Making lemonade out of lemons is an idiom that is often quoted when we attempt to make something good from a difficult situation. In the arena of environmental sampling and analysis, however, it can simply yield to frustration and worse, meaningless results. Consider the following scenarios:
- Three slit impaction spore trap air samples are taken in the field for the recommended 5 minutes at 15 lpm. The samples are submitted and upon arrival at the laboratory, it’s discovered that for one sample, the loading of debris, both fungal and non-fungal, is so great that the sample must be voided according to the criteria specified in the ASTM Method D7391-09. The remaining samples indicate that mold is present. You wonder if the results are good or bad. No lemonade to be made from sample lemons here.
- A single tape lift of suspected mold growth is taken from a surface, placed on a glass slide, and placed in a slide box for shipment. At the lab, it’s discovered that the slide broke in transit, with tiny shards of glass stuck in the tape, and that opaque frosted tape was used, rendering the sample unreadable per ASTM Method D7910-14. Why is my lemonade crunchy? Uh-oh…..
In both situations, some elements of sampling were under the sampler’s control (only three airborne samples taken, use of frosted tape), while perhaps other elements were not under the sampler’s control (dusty air thick with debris, package squashed by a careless handler; that never happens!).
The end result is that the analysis is compromised, biased, or impossible due to poor sampling technique. You cry foul! “Wait, how can dirty air or rough package handling be a result of poor sampling technique?” The answer lies not as much in the nuts and bolts of how to sample, but in not having a sampling strategy.
A comprehensive sampling strategy is the foundation of good sampling technique. A strategy will yield answers to the particular questions you have about your project. The first and most important part of a mold sampling strategy is performing a visual inspection to identify a possible mold contamination problem. The next step is to establish criteria for taking samples and interpreting laboratory results. Only in the context of these two steps can air samples and tape lifts be expected to provide meaningful data relevant to the project at hand. A robust sampling strategy should be formulated to help confirm a theory regarding suspected sources of mold and its airborne distribution. Sampling can be used as a tool to help answer the following questions.
Is there mold growing on this surface, and what kind is it? Think tape lift and swab sampling per ASTM D7910-14. Are there airborne mold spores, and what types are present? Think impaction spore trap air sample per ASTM D7391-09.
The answers to these questions should never be used as a basis for building assessment but as a means to test a hypothesis regarding suspected mold contamination.

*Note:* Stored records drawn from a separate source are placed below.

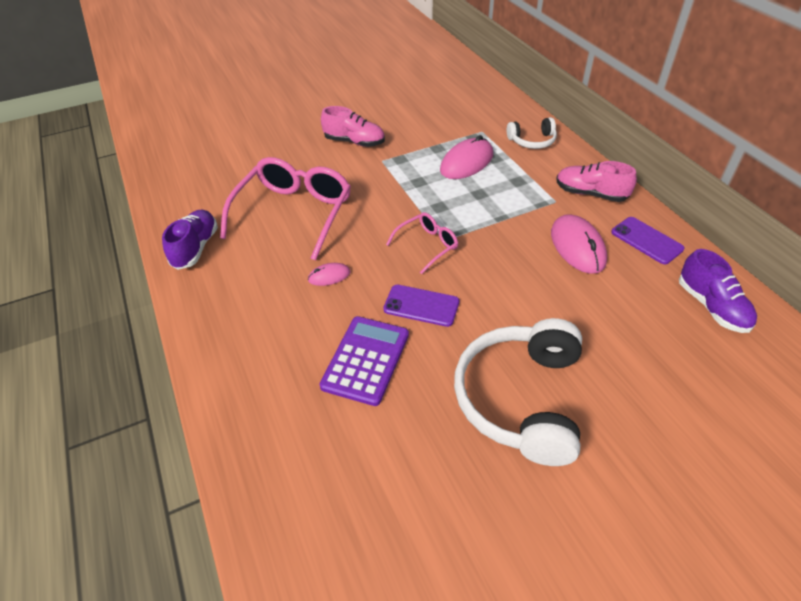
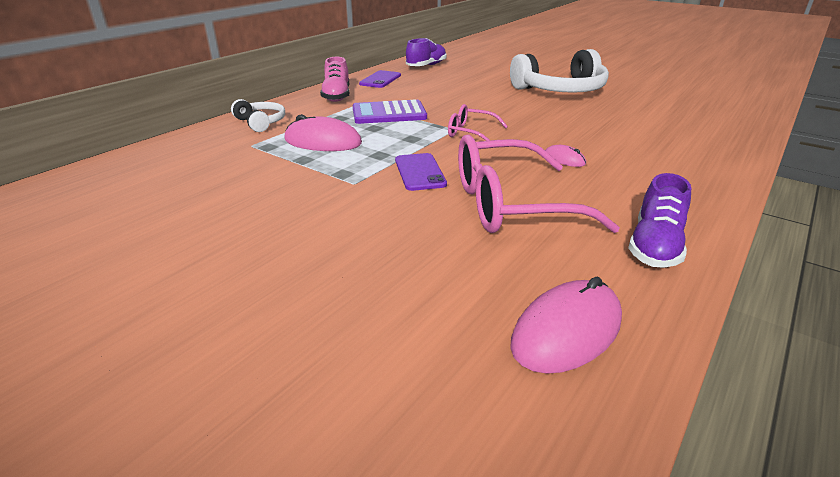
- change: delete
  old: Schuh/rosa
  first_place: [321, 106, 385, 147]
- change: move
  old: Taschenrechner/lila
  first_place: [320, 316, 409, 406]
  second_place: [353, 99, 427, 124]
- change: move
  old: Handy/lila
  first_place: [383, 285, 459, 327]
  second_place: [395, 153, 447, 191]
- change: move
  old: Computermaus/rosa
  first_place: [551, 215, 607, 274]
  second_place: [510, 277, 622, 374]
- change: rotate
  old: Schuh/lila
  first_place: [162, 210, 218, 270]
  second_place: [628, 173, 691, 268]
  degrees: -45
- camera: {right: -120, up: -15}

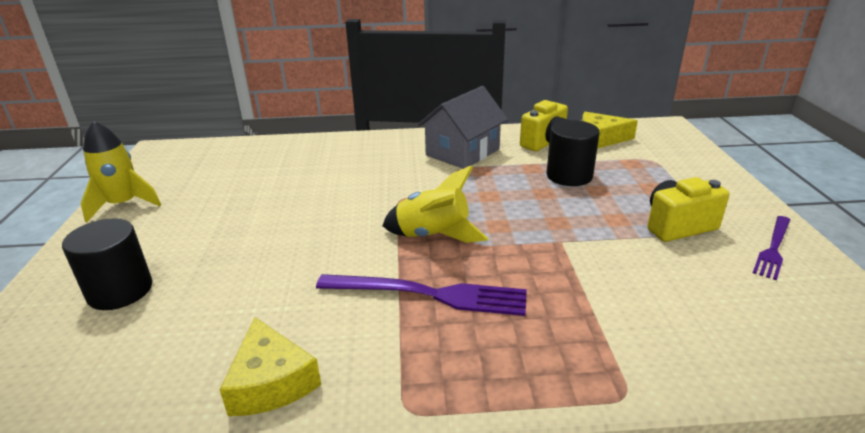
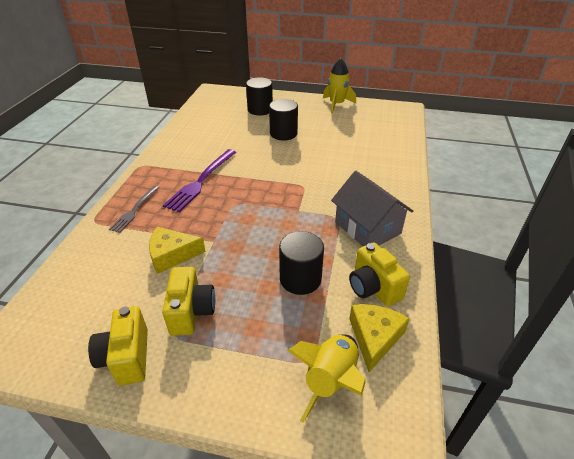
- change: insert
  new: Gabel/grau
  second_place: [109, 186, 159, 233]
- change: insert
  new: Vollzylinder/schwarz
  second_place: [269, 99, 298, 140]
- change: move
  old: Käse/gelb
  first_place: [220, 317, 321, 416]
  second_place: [149, 227, 206, 274]
- change: move
  old: Rakete/gelb
  first_place: [382, 165, 489, 243]
  second_place: [287, 334, 366, 423]
- change: replace
  old: Gabel/lila
  new: Kamera/gelb
  first_place: [753, 216, 790, 280]
  second_place: [88, 306, 148, 386]
- camera: {right: 105, up: 10}

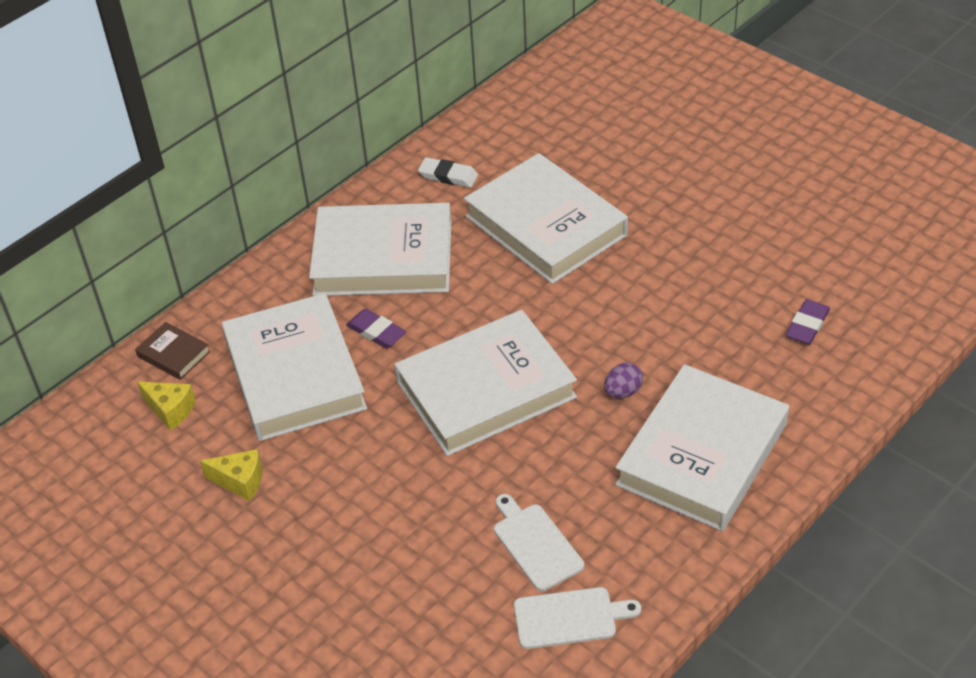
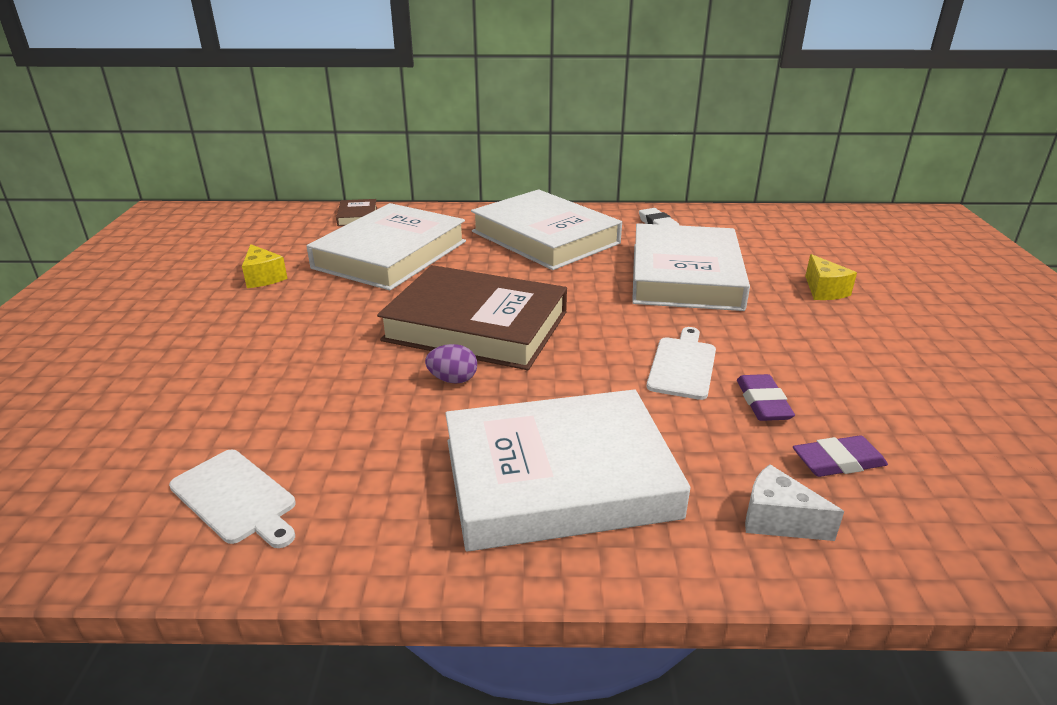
- change: insert
  new: Käse/weiß
  second_place: [745, 464, 844, 541]
- change: move
  old: Käse/gelb
  first_place: [137, 382, 196, 431]
  second_place: [805, 254, 857, 300]
- change: move
  old: Radiergummi/lila
  first_place: [346, 309, 406, 348]
  second_place: [737, 374, 795, 421]
- change: move
  old: Schneidebrett/weiß
  first_place: [494, 494, 584, 591]
  second_place: [646, 327, 716, 400]
- change: move
  old: Ei/lila
  first_place: [604, 363, 643, 398]
  second_place: [425, 344, 477, 384]
- change: recolor
  old: Buch/weiß
  new: Buch/braun
  first_place: [394, 310, 577, 456]
  second_place: [377, 265, 567, 370]
- camera: {right: 45, up: -15}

These peer reviewed and internationally recognized consensus standards from ASTM are powerful protection for you, your laboratory, and your client. Sampling protocol specific to the type of sampler used should be followed, using air cassettes similar to the Zefon or Allergenco design. Detailed notes regarding time of day, weather conditions, location of sampler, etc. should be kept in order to assist in the interpretation of results. A field blank should be submitted with each group of samples to check the field sampling conditions. Samples should be provided in sufficient number and frequency to overcome any unforeseen issue such as overloaded samples, as well as providing a large enough pool of data in light of the fact that air samples are a ‘snapshot in time’ of airborne fungal loading. A single air sample, or even several samples, are not representative of the fungal loading present over time, given the high degree of variability inherent in spore trap sampling.

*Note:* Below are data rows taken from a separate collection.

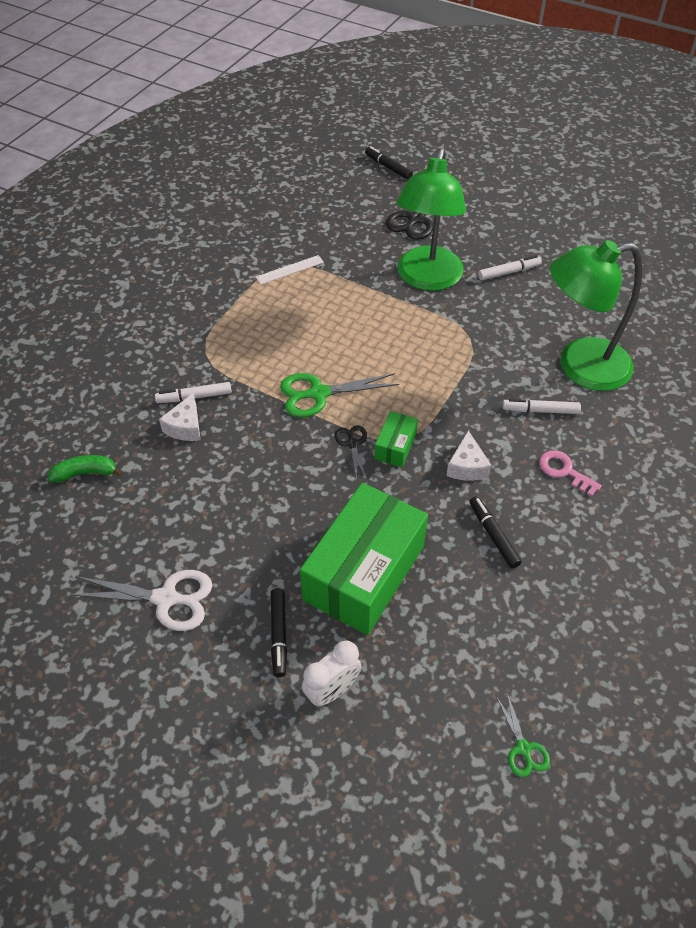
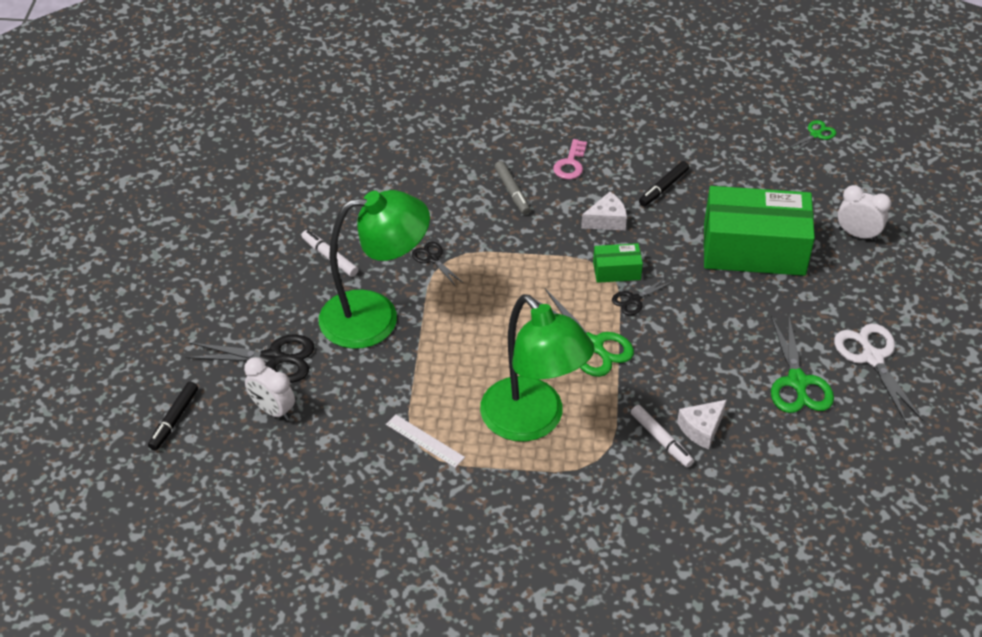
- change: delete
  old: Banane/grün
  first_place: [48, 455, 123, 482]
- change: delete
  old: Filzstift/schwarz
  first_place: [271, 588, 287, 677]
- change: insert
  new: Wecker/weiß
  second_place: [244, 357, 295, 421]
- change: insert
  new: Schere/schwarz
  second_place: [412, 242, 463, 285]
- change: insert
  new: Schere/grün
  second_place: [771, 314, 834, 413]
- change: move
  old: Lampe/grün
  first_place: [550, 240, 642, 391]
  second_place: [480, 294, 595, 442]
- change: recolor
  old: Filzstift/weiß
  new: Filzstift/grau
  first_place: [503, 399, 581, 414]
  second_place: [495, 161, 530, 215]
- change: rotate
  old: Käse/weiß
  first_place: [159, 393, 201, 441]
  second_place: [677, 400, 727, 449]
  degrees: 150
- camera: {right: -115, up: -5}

Tape lift or swab samples also have their own considerations and limitations. Care needs to be taken while sampling to ensure that the suspected growth being lifted or swabbed, is not obscured by underlying paint, varnish or loose debris. Absolutely clear transparent single sided tape is the only material that can be later viewed under a microscope for identification – and then reanalyzed for quality assurance compliance. Tape should be mounted to clear glass microscope slides to minimize possible cross contamination from other samples or mold sources. A tape lift or swab cannot be used to make generalized determinations of suspected mold growth on a surface. A single sample is only representative of the square inch or so that was lifted or swabbed, as similar looking stains and debris only inches apart may yield drastically different results.
Finally, remind yourself that mold is ever present in the air, at greatly varying levels over time, both inside and out. Sampling by itself, cannot answer the question, “Is there mold contamination, and where is it coming from?” Nor can it answer the question, “Is that amount of mold bad?” Recognize the limitations of sampling and take care not to overemphasize laboratory results. There are currently no regulatory bodies which recognize a safe or unsafe level of mold counts. Consequently, the laboratory cannot tell you if your samples are ‘clean’ or ‘high’. Remember that mold is only a symptom of a moisture problem. Therefore, as a sampler, you must know what questions you need answers to and have criteria for interpreting the results before you sample. Having a successful sampling strategy means never having to make lemonade out of lemons!